DIRECTIONS FOR THIS TASK: Go to the line below that has "beige planter [459,420,537,530]", print it and each line after it exactly, and stop after the line that has "potted plant [388,287,410,317] -> none"; leave out pictures.

INPUT DATA:
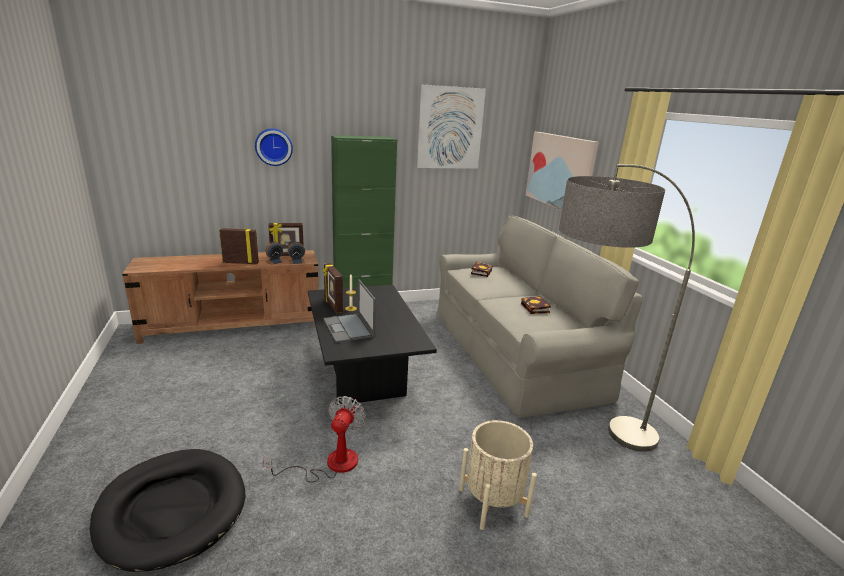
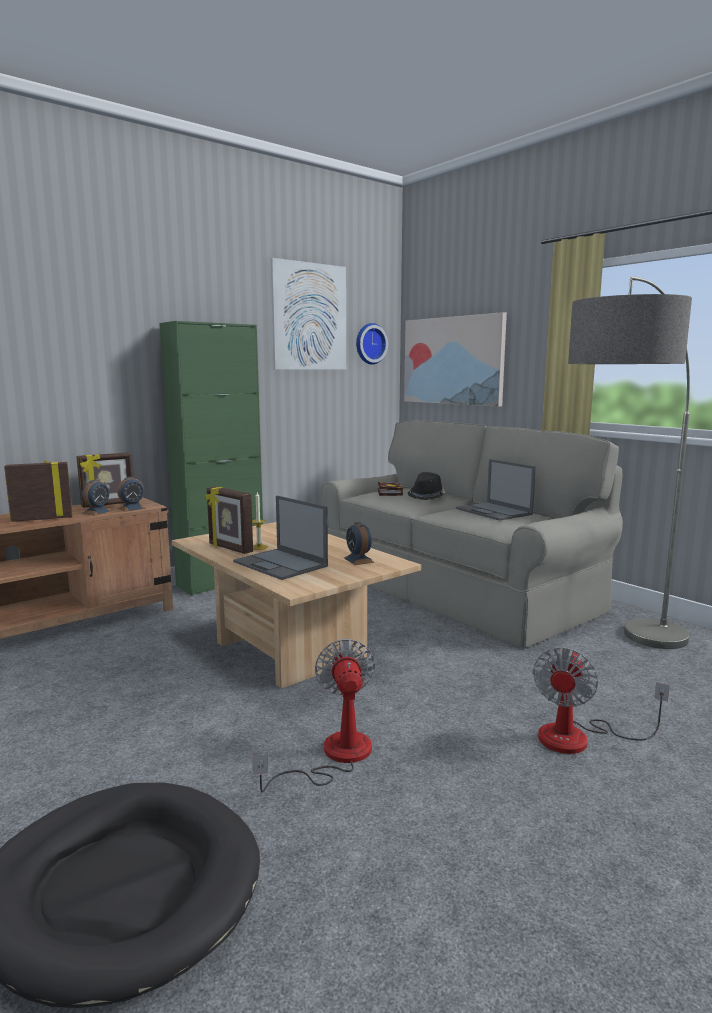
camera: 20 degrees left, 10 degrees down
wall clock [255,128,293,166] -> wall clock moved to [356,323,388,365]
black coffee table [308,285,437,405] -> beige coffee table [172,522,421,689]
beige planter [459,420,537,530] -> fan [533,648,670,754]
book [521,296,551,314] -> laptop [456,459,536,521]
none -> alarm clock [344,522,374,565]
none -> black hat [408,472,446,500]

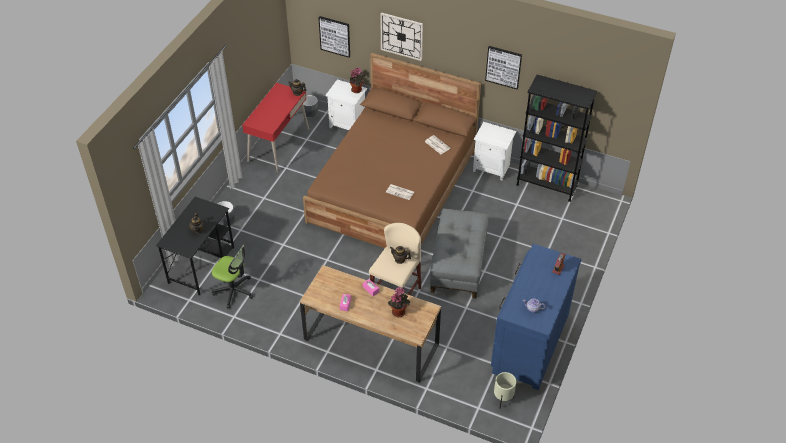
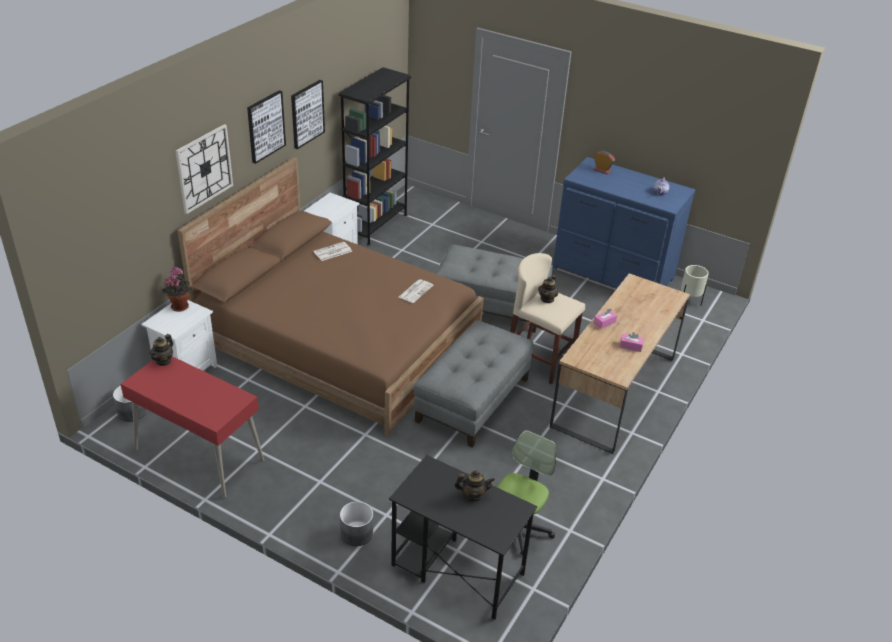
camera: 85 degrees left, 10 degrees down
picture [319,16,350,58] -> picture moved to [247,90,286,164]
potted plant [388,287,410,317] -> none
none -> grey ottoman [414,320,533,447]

RESPONSE TO THIS TASK:
beige planter [459,420,537,530] -> fan [533,648,670,754]
book [521,296,551,314] -> laptop [456,459,536,521]
none -> alarm clock [344,522,374,565]
none -> black hat [408,472,446,500]

camera: 85 degrees left, 10 degrees down
picture [319,16,350,58] -> picture moved to [247,90,286,164]
potted plant [388,287,410,317] -> none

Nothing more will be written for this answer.